Par où commencer... Essayons chronologiquement. L'introduction, sans rien avoir d'exceptionnel, a le grand mérite de sortir du schéma habituellement très strict de la saga, à savoir une bonne grosse scène d'action, certes finissant par intervenir (loin d'être exceptionnelle, comme toutes les autres, d'ailleurs, j'y reviendrais), n'enlevant toutefois rien à cette petite audace. Survient le générique, où manifestement les créateurs se sont dits : « bon, les gars, on a offert un chef d'œuvre avec « Skyfall », on ne va pas non plus s'embêter à chaque fois, on va donc faire une sorte de copier-coller de « Writing on the wall » par la vedette du moment et ça passera très bien ». Résultat : un second morceau insipide consécutif, où le générique semble tout autant pompé sur « Spectre » (en moins bien).

========================================================================

§ **Objectif de l'exercice**: Rédigez la suite du texte critique sur le film ci-dessus, à partir de sa dernière phrase. Le matériel qui suit est indépendant de ce texte.

========================================================================

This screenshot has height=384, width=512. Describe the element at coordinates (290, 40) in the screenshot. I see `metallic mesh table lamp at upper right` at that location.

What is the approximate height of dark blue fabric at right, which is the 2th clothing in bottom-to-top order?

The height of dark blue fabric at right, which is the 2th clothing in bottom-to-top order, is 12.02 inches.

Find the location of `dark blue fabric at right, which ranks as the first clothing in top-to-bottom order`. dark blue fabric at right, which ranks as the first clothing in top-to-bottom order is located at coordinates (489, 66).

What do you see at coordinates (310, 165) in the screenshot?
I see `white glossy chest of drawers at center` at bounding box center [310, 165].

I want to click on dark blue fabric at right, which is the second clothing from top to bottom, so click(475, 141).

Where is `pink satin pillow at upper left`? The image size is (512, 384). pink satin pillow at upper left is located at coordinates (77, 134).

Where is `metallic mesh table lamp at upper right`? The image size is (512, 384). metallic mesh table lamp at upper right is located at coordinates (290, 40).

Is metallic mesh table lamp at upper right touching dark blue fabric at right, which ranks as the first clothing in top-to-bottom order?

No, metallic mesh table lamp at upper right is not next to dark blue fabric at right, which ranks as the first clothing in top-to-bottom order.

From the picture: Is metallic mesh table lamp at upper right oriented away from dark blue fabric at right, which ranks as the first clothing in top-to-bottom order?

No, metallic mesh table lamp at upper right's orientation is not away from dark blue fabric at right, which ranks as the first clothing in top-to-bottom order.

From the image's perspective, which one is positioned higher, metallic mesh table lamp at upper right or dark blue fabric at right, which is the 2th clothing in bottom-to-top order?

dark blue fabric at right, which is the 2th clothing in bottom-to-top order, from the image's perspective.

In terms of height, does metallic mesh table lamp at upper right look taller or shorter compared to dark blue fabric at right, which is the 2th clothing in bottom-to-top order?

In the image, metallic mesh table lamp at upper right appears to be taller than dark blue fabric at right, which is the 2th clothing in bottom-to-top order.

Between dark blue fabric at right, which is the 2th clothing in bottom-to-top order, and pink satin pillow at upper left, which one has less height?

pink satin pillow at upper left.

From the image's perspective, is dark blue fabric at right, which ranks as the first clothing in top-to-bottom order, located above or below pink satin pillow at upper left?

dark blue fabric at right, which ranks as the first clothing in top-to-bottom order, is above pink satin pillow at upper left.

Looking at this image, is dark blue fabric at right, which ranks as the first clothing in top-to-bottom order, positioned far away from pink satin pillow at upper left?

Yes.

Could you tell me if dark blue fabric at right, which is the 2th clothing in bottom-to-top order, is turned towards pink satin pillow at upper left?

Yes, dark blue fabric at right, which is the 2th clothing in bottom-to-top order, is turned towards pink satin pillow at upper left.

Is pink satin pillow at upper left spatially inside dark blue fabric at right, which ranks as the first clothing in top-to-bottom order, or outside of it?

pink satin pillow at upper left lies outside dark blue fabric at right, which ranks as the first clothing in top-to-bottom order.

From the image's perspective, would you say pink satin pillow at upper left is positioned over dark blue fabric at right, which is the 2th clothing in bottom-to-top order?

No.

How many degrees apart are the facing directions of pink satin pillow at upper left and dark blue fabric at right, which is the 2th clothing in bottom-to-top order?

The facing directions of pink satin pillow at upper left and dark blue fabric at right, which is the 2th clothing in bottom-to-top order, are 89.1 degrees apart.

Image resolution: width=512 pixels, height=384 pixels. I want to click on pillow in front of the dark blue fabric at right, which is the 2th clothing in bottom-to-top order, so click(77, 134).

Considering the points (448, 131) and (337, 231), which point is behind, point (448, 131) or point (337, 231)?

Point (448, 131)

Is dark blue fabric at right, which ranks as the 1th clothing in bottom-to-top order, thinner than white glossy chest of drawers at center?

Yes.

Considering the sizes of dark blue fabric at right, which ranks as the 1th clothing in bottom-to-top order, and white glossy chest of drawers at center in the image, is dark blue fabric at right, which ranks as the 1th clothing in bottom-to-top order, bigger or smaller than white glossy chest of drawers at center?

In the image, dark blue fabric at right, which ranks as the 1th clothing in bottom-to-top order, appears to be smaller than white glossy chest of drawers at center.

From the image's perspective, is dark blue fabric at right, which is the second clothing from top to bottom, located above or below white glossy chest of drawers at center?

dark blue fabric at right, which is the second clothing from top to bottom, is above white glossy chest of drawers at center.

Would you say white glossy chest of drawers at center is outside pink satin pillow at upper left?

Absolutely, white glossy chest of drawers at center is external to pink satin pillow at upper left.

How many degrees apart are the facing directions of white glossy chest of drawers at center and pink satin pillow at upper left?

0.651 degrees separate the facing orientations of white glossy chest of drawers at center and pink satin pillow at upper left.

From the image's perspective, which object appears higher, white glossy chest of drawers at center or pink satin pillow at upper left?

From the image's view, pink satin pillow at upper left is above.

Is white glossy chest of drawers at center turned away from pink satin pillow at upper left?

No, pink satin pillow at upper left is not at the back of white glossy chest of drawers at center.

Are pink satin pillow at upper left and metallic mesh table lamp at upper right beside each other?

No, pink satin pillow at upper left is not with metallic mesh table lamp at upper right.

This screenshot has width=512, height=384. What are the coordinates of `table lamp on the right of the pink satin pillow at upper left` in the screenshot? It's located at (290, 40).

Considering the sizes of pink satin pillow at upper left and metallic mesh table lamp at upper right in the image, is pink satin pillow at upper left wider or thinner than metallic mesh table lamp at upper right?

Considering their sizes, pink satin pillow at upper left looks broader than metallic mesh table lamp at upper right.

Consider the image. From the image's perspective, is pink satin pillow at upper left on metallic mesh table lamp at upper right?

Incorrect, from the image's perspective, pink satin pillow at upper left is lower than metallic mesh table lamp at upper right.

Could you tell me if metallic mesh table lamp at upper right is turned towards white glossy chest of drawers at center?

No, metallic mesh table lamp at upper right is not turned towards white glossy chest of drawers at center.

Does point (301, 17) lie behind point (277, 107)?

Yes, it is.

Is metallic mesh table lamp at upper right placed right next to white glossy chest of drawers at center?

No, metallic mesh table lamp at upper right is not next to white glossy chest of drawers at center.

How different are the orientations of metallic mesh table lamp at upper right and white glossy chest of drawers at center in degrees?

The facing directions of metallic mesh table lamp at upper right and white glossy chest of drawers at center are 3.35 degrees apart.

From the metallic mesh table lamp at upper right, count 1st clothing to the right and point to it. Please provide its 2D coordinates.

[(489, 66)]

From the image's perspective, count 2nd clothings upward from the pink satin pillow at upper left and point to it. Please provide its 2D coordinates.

========================================================================

§ **Réponse attendue**:
Le reste va ensuite surtout confirmer que de se la jouer féministe à tout prix dans un univers qui y est peu adapté, ça ne peut pas fonctionner, surtout lorsqu'on s'y prend aussi mal. Ça peut paraître basique, mais avoir les personnes les plus adaptées à un projet, c'est essentiel. Je ne doute pas un instant du talent de scénariste de Phoebe Waller-Bridge et suis certain que j'apprécierais « Fleabag » si j'avais l'occasion de la voir. Seulement, 2 heures 43 plus tard, se déroulant par ailleurs à un rythme soutenu, il est évident que l'univers de James Bond, ce n'est pas son truc.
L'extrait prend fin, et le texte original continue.